Aujourd'hui, c'est Victoria Potishchuk qu'elle accueille dans son bureau, niché entre la salle informatique, avec ses quatre ordinateurs, et les vestiaires. Arrivée d'Ukraine il y a dix ans et âgée de 36 ans, elle a une fille de 8 ans qu'elle élève seule. Pour vivre, elle a gardé des enfants et proposé ses services pour le ménage et le repassage. « Je ne discutais avec personne, j'étais seule, isolée, et je ne savais pas par où commencer pour chercher un emploi », confie la jeune femme, qui a revêtu sa blouse blanche de service. Elle travaille le matin au Potager depuis seulement trois mois et, l'après-midi, elle assure quelques heures de ménage. Elle se montre très pressée de trouver sa voie professionnelle. « J'ai perdu trop de temps », dit-elle soucieuse. Elle suit des cours de français trois fois par semaine, ainsi que des cours d'informatique. Au départ, en discutant avec Emilie, elle envisageait de devenir fleuriste. Elle a donc rencontré des professionnels installés dans cette activité. « J'ai vite vu qu'il fallait se lever très tôt, travailler beaucoup, et que je n'aurais pas pu voir ma fille, qui a encore besoin que je sois là quand elle part à l'école le matin, et le soir pour les devoirs. »
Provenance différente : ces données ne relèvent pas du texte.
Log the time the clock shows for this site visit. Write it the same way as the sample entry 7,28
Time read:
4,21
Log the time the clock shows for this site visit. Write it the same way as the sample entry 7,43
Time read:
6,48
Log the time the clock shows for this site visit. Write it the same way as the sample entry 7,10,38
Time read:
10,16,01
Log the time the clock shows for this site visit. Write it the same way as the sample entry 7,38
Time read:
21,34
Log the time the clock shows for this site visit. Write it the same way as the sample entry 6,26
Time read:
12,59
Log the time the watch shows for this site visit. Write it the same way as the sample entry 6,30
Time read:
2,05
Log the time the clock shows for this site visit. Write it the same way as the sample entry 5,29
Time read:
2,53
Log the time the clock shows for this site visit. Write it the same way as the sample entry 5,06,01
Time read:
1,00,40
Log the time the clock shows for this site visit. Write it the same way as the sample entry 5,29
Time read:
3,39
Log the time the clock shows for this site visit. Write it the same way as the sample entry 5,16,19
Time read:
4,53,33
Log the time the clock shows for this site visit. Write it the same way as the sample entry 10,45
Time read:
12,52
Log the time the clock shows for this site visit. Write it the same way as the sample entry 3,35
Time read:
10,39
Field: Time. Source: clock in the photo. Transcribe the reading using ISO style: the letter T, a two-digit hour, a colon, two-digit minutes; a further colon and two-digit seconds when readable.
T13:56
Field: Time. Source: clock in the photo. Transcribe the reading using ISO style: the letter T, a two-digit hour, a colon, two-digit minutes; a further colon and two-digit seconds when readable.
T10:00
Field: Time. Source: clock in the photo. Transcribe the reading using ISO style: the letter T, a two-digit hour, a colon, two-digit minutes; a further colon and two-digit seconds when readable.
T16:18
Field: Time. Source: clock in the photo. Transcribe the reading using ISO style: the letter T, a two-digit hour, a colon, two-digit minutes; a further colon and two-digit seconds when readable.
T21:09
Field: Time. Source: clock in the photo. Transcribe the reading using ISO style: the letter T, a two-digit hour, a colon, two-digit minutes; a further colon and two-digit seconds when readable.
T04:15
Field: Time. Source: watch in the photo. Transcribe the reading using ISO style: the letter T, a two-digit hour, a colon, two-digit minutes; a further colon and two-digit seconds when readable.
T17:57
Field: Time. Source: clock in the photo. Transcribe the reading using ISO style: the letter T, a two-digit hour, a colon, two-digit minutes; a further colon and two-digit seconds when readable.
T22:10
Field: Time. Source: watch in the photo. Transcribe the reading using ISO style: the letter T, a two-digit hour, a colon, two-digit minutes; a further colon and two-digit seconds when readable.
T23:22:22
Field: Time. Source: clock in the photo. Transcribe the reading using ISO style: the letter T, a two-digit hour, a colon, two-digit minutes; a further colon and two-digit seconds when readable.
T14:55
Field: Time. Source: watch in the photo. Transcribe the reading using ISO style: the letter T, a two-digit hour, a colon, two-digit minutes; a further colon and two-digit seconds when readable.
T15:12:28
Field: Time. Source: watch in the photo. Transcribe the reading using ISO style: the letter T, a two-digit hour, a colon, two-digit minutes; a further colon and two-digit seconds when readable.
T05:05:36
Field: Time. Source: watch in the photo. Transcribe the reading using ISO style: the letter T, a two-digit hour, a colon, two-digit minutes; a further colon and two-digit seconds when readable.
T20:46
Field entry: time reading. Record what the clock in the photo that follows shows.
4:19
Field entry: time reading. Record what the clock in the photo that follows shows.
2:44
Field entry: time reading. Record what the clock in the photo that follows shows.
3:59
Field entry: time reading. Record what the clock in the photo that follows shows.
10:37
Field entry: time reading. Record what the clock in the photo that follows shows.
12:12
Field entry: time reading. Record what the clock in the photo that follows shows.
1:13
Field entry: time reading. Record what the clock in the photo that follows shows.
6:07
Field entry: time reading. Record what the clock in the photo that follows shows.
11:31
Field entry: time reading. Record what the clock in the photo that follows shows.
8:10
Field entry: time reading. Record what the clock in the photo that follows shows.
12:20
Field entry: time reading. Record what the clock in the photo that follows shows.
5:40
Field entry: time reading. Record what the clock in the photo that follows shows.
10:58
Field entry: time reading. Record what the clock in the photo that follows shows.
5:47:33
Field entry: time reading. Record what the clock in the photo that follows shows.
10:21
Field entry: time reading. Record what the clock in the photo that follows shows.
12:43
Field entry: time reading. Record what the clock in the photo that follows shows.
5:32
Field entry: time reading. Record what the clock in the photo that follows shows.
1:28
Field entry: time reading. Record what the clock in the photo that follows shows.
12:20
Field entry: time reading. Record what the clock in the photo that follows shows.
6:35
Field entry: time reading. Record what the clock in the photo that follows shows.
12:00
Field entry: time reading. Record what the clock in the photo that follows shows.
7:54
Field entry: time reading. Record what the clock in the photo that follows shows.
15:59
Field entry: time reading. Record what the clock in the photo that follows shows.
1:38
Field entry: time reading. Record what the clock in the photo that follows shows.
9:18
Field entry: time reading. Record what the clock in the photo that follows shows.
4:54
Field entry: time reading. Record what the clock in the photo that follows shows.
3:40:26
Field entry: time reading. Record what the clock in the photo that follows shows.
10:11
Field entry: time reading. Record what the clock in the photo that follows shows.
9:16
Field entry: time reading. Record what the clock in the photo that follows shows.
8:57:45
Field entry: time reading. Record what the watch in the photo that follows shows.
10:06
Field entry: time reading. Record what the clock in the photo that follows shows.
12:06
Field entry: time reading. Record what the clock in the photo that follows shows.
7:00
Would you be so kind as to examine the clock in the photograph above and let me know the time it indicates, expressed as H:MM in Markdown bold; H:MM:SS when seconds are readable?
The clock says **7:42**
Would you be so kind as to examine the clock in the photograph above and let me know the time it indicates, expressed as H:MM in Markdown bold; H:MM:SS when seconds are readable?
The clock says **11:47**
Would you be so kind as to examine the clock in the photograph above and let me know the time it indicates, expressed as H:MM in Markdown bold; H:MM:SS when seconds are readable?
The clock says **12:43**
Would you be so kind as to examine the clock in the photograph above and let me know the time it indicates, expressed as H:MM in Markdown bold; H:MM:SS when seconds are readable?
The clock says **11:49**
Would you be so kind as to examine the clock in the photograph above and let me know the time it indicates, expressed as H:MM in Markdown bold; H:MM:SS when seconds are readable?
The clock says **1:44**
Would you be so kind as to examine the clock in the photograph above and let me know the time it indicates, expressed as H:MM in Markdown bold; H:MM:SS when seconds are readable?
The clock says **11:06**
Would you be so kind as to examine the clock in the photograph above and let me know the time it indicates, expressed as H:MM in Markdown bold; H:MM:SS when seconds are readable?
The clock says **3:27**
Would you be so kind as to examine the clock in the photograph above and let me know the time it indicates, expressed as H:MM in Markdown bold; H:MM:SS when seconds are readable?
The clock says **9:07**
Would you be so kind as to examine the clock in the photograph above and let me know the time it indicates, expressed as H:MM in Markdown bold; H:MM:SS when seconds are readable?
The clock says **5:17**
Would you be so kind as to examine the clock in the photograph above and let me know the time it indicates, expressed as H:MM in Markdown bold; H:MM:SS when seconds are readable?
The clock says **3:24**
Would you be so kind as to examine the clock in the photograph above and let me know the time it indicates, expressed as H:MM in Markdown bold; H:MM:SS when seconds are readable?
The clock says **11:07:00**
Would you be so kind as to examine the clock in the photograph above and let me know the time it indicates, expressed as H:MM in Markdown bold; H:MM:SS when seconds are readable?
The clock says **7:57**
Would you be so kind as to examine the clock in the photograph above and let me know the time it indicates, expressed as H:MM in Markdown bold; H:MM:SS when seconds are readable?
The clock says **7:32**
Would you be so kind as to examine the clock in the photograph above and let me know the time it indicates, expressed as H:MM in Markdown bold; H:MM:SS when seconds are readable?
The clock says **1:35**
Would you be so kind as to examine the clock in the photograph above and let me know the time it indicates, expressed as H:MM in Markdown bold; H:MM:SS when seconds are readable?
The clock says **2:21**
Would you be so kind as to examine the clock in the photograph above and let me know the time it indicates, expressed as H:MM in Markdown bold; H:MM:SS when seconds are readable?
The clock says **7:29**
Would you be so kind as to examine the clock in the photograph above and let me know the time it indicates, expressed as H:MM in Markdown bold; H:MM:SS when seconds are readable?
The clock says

Après avoir fait un test et rediscuté de ses souhaits, elle a identifié une autre possibilité : devenir assistante dentaire. Elle y avait déjà réfléchi, mais en avait écarté l'idée, ne sachant à quelle porte frapper. De plus, elle pensait qu'il fallait parler parfaitement français. Avec Emilie Croguennec, elle a identifié quelques écoles offrant une formation en alternance. Condition d'admission incontournable : être embauchée par un dentiste en contrat de professionnalisation. Pour Victoria Potishchuk, il s'agit donc maintenant de convaincre un praticien de la faire travailler et de payer les 700 € de frais pédagogiques qui lui seront remboursés, au double, si elle décroche son diplôme. « Mais qui va accepter ça ? », s'interroge-t-elle. « Ce sera un gros travail, reconnaît l'accompagnatrice. Mais chaque chose en son temps. D'abord, vous pourriez tenter un premier stage pour voir si le métier vous plaît. Ensuite, il sera plus facile de trouver le dentiste qui vous prendra en alternance. Il n'y a pas de panique non plus, vous êtes là pour quatre mois encore et, quand on a un projet comme le vôtre, le contrat est renouvelé ici. » « Mais moi je veux partir avant ! », déclare en souriant Victoria Potishchuk, avant de quitter le bureau pour retourner trier les deux palettes d'aubergines, ramenées par son collègue, qui l'attendent au milieu des dizaines de cageots de fruits et légumes.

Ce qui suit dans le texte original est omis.